(Pictures paired with source code)
━━━━━━━━
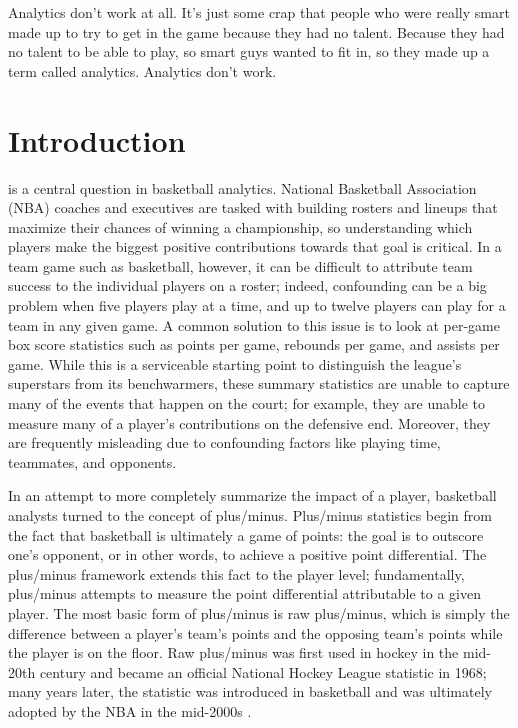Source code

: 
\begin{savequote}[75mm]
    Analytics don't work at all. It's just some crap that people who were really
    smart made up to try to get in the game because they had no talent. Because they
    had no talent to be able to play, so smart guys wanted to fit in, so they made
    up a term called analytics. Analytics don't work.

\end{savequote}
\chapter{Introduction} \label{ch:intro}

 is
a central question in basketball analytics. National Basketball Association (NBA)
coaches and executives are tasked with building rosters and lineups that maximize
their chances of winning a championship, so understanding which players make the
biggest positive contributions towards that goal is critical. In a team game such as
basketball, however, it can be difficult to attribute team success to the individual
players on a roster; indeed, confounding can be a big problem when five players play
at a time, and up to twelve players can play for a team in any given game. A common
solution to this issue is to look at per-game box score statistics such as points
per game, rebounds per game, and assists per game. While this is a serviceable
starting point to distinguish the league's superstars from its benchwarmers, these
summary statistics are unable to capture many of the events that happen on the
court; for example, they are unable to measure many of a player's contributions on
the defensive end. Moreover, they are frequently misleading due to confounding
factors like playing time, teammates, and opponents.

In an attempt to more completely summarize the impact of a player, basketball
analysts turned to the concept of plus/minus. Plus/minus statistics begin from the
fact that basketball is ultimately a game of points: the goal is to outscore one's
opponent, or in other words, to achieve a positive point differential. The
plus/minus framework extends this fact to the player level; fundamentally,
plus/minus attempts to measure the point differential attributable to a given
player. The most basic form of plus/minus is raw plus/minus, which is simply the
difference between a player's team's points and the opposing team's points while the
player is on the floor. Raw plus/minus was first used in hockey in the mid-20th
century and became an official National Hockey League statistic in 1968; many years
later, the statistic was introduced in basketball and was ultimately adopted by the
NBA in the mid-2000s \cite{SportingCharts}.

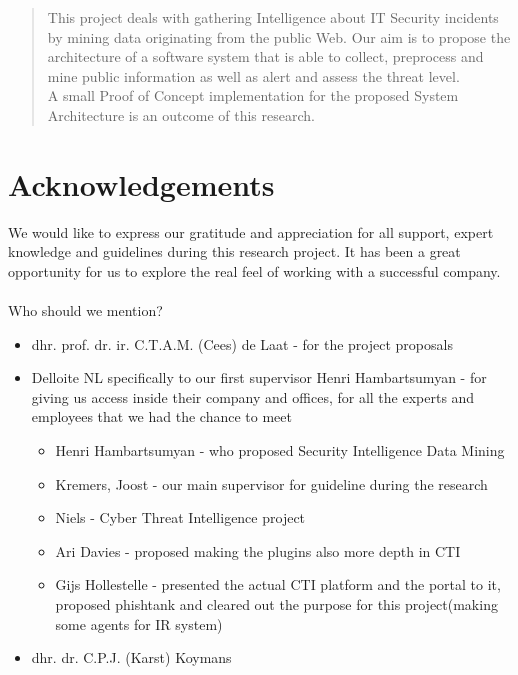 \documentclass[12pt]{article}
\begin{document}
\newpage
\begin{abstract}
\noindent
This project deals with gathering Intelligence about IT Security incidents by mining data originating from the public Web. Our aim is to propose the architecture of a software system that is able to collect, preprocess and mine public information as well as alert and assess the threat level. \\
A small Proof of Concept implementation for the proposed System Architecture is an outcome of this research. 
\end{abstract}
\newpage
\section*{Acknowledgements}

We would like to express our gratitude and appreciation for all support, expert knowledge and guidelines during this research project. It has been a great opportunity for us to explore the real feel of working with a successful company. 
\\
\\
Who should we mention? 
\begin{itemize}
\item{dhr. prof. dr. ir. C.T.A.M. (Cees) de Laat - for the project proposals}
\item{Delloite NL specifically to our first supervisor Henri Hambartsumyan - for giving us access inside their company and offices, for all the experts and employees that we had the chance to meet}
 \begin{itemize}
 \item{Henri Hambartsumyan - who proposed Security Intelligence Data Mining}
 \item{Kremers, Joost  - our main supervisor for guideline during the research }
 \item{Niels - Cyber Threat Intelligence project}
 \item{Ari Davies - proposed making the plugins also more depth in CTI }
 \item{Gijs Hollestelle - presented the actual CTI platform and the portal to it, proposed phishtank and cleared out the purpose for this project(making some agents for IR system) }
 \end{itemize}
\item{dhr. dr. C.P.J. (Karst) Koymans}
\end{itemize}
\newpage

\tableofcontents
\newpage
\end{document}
━━━━━━━━
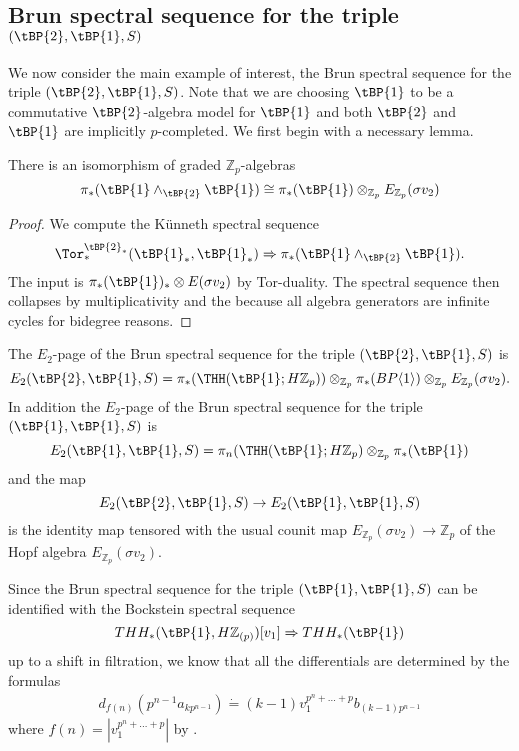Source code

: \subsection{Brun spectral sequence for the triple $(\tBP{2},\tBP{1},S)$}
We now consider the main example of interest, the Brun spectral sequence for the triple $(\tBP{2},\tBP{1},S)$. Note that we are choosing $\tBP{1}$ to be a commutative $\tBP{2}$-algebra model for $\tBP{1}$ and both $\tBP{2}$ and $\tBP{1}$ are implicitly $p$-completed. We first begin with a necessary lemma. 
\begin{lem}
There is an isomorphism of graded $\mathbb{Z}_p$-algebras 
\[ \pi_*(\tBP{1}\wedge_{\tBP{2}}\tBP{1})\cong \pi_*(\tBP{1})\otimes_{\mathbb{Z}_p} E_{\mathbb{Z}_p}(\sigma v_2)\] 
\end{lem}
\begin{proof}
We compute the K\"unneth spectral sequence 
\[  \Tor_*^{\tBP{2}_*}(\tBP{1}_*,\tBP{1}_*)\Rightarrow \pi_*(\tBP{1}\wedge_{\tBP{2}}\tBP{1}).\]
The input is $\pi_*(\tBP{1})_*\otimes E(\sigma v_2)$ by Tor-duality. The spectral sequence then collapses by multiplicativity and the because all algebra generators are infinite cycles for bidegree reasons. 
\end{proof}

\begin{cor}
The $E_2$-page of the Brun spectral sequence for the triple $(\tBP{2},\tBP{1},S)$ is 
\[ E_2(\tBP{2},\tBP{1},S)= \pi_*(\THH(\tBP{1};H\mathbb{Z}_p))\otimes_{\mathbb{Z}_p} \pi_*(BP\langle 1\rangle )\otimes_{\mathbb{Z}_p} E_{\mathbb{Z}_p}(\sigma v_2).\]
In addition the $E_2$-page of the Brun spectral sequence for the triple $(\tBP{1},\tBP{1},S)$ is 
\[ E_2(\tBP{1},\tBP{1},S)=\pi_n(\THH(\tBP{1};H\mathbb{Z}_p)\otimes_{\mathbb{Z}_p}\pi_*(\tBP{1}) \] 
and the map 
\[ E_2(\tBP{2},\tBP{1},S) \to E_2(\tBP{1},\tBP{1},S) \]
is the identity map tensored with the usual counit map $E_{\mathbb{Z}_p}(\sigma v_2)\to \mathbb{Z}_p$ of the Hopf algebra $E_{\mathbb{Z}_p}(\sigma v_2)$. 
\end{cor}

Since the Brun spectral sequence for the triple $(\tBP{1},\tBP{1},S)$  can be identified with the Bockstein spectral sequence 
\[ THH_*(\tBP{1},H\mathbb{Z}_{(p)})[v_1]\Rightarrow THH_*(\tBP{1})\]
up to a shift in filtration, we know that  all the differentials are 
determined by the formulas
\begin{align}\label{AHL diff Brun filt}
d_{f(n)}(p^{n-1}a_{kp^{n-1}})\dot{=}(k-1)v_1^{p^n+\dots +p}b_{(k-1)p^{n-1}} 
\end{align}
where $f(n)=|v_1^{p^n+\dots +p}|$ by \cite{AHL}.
━━━━━━━━
**Assigned task:**
All that belongs in your answer is the stretch of entries above from the line with "had no talent to" through the line with "per game, rebounds", printed exactly.

**Solution to the exercise:**
    had no talent to be able to play, so smart guys wanted to fit in, so they made
    up a term called analytics. Analytics don't work.

\end{savequote}
\chapter{Introduction} \label{ch:intro}

 is
a central question in basketball analytics. National Basketball Association (NBA)
coaches and executives are tasked with building rosters and lineups that maximize
their chances of winning a championship, so understanding which players make the
biggest positive contributions towards that goal is critical. In a team game such as
basketball, however, it can be difficult to attribute team success to the individual
players on a roster; indeed, confounding can be a big problem when five players play
at a time, and up to twelve players can play for a team in any given game. A common
solution to this issue is to look at per-game box score statistics such as points
per game, rebounds per game, and assists per game. While this is a serviceable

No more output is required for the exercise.